» **Problem requirements**
All of the entries must appear again exactly as written.

[Stored data entries]
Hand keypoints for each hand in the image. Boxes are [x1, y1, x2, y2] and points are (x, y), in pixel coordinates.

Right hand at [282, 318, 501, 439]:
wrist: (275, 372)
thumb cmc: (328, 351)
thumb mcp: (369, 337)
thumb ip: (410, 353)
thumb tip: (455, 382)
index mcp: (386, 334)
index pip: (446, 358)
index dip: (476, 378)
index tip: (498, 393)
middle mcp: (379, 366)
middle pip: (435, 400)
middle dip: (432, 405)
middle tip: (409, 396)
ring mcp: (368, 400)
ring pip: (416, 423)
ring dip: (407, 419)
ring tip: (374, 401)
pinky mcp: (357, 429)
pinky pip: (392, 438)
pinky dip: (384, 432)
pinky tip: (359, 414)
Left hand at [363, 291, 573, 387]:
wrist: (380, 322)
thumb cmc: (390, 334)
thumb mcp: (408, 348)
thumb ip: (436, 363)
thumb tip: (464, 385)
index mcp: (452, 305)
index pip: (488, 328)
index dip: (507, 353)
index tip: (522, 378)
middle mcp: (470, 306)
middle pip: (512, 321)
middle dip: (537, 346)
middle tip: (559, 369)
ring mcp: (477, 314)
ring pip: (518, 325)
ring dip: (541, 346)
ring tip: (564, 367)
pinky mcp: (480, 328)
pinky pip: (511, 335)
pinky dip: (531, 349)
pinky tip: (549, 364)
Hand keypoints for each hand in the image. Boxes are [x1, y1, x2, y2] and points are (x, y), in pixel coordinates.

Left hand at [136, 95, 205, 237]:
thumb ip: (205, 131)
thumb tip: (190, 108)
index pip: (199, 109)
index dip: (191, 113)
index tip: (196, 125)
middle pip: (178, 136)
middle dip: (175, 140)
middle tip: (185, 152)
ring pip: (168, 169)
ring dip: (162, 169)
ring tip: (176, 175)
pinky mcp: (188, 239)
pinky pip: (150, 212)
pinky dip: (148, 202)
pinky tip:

» **Answer to this problem**
Hand keypoints for each hand in the image. Boxes are [x1, y1, x2, y2] and points are (x, y), in pixel coordinates.

Right hand at [282, 318, 501, 439]:
wrist: (275, 372)
thumb cmc: (328, 351)
thumb mcp: (369, 337)
thumb ip: (410, 353)
thumb tip: (455, 382)
index mcp: (386, 334)
index pip: (446, 358)
index dip: (476, 378)
index tip: (498, 393)
middle mcp: (379, 366)
middle pip: (435, 400)
middle dip: (432, 405)
middle tip: (409, 396)
ring mcp: (368, 400)
ring pip: (416, 423)
ring dip: (407, 419)
ring tip: (374, 401)
pinky mcp: (357, 429)
pinky pip: (392, 438)
pinky dip: (384, 432)
pinky tip: (359, 414)
Left hand at [363, 291, 573, 387]:
wrist: (380, 322)
thumb cmc: (390, 334)
thumb mcp: (408, 348)
thumb ip: (436, 363)
thumb tip: (464, 385)
index mcp: (452, 305)
index pip: (488, 328)
index dip: (507, 353)
index tip: (522, 378)
middle mcp: (470, 306)
middle pip: (512, 321)
middle dip: (537, 346)
middle tip: (559, 369)
ring mcp: (477, 314)
ring pip: (518, 325)
ring dip: (541, 346)
ring tip: (564, 367)
pinky mcp: (480, 328)
pinky pip: (511, 335)
pinky dip: (531, 349)
pinky tip: (549, 364)
Hand keypoints for each hand in the image. Boxes are [x1, y1, x2, y2] and points are (x, y), in pixel coordinates.

Left hand at [136, 95, 205, 237]:
thumb ip: (205, 131)
thumb tip: (190, 108)
index pip: (199, 109)
index dip: (191, 113)
index tip: (196, 125)
middle pip: (178, 136)
middle dip: (175, 140)
middle tip: (185, 152)
ring pip: (168, 169)
ring dip: (162, 169)
ring tip: (176, 175)
pinky mcp: (188, 239)
pinky pip: (150, 212)
pinky dip: (148, 202)
pinky tip:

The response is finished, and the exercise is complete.